Rev. Martin Luther King Jr. was born on this date 84 years ago — though the nation won’t celebrate the King holiday until Monday — but maybe the most gratifying element of his legacy is that King Day is rapidly becoming a day across the nation when people commit themselves to the service of others.
From schools to corporations to municipalities, Americans will be using King’s birthday to recognize that each of us needs to further dedicate ourselves to helping others. Selfless service was not only a fundamental ingredient in King’s life, it is also an essential element in the Christian religion that King dedicated his life to as a Baptist preacher.
The edict to “love your neighbor as yourself” is one of the defining principles of Christianity — though many modern Christians have moved far away from that ideal.
King once said, “Life’s most persistent and urgent question is, ‘What are you doing for others?’ ”
So it is only appropriate that doing for others has grown into a King Day tradition. Congress first made the connection in 1994 between the King holiday and the National Day of Service, calling on Americans to honor the man by doing something for others.
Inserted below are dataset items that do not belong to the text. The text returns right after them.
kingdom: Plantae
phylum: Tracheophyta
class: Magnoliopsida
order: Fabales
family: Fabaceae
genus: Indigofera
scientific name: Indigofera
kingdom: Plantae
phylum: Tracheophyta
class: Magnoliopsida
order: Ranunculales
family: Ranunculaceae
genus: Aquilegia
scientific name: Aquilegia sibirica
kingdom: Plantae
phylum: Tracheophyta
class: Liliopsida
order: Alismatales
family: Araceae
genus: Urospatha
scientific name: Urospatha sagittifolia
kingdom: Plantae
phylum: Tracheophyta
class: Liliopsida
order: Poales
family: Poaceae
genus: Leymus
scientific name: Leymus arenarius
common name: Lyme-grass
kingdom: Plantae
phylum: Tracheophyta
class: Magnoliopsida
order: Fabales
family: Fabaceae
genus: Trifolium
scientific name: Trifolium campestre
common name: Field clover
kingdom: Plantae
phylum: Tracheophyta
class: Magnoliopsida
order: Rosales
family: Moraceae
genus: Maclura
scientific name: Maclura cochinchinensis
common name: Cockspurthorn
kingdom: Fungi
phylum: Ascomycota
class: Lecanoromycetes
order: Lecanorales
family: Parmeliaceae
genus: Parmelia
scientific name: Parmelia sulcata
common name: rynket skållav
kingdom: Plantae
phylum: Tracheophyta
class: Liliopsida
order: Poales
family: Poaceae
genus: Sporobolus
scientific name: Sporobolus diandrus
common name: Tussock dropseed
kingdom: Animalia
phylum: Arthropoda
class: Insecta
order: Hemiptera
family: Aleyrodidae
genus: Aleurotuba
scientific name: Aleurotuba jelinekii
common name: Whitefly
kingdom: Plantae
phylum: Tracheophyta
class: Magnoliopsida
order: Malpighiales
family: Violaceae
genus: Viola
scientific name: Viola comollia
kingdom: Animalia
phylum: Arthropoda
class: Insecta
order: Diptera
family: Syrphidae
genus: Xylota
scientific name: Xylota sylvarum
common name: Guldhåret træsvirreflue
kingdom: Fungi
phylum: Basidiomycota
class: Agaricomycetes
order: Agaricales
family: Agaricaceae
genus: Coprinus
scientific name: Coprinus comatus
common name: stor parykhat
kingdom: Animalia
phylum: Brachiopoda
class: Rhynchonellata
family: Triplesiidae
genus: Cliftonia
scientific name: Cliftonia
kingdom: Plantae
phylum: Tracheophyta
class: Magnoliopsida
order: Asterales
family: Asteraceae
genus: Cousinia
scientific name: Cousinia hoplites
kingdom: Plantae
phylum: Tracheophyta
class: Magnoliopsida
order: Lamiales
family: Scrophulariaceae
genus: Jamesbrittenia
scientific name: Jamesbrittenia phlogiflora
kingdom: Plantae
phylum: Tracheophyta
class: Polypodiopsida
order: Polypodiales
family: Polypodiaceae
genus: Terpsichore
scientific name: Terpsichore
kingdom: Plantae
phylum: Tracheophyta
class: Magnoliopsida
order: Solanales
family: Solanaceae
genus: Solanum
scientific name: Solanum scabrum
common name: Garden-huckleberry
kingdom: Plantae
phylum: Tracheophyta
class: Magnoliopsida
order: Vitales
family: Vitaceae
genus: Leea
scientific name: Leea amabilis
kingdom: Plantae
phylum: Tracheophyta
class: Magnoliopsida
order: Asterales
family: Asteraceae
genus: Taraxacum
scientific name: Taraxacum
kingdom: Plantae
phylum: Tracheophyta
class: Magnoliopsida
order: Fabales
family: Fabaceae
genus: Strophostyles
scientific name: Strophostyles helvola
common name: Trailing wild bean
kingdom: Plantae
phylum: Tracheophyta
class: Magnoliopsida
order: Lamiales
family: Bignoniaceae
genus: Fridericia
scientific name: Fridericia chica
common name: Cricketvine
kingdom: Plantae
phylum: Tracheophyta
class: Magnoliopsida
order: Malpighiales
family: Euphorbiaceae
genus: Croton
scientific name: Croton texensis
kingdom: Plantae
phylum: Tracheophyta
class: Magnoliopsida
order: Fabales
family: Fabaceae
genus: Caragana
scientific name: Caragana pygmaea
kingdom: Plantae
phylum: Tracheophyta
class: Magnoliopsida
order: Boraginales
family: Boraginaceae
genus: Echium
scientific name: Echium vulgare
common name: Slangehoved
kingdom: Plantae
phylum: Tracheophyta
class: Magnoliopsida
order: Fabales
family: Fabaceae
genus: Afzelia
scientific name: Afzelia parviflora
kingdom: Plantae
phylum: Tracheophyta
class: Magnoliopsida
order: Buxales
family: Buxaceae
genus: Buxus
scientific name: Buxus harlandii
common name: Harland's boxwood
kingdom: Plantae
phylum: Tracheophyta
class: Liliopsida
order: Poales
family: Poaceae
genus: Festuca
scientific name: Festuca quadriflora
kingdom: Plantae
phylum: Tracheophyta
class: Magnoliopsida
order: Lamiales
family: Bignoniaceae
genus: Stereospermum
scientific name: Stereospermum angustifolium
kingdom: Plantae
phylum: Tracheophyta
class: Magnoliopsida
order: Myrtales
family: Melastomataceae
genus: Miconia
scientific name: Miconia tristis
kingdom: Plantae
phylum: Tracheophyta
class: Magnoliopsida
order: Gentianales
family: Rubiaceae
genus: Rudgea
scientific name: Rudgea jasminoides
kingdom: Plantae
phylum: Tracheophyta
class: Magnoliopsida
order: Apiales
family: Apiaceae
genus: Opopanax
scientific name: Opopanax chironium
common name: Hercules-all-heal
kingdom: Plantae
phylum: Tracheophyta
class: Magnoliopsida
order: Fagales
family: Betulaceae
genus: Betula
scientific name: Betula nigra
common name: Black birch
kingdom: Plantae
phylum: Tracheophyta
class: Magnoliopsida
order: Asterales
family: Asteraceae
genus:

The MLK Day of Service is the only federal holiday observed as a national day of service—seen as a “day on, not a day off.” It is part of United We Serve, the president’s national “call to service” initiative.
“It calls for Americans from all walks of life to work together to provide solutions to our most pressing national problems,” says the government website established for King Day. “The MLK Day of Service empowers individuals, strengthens communities, bridges barriers, creates solutions to social problems, and moves us closer to Dr. King’s vision of a ‘Beloved Community.’…The MLK Day of Service is a way to transform Rev. Dr. Martin Luther King, Jr.’s life and teachings into community action that helps solve social problems. That service may meet a tangible need, or it may meet a need of the spirit. On this day, Americans of every age and background celebrate Dr. King through service projects that strengthen communities, empower individuals, bridge barriers, and create solutions.”
On the government site, mlkday.gov, users can enter a ZIP code to find a long list of projects nearby.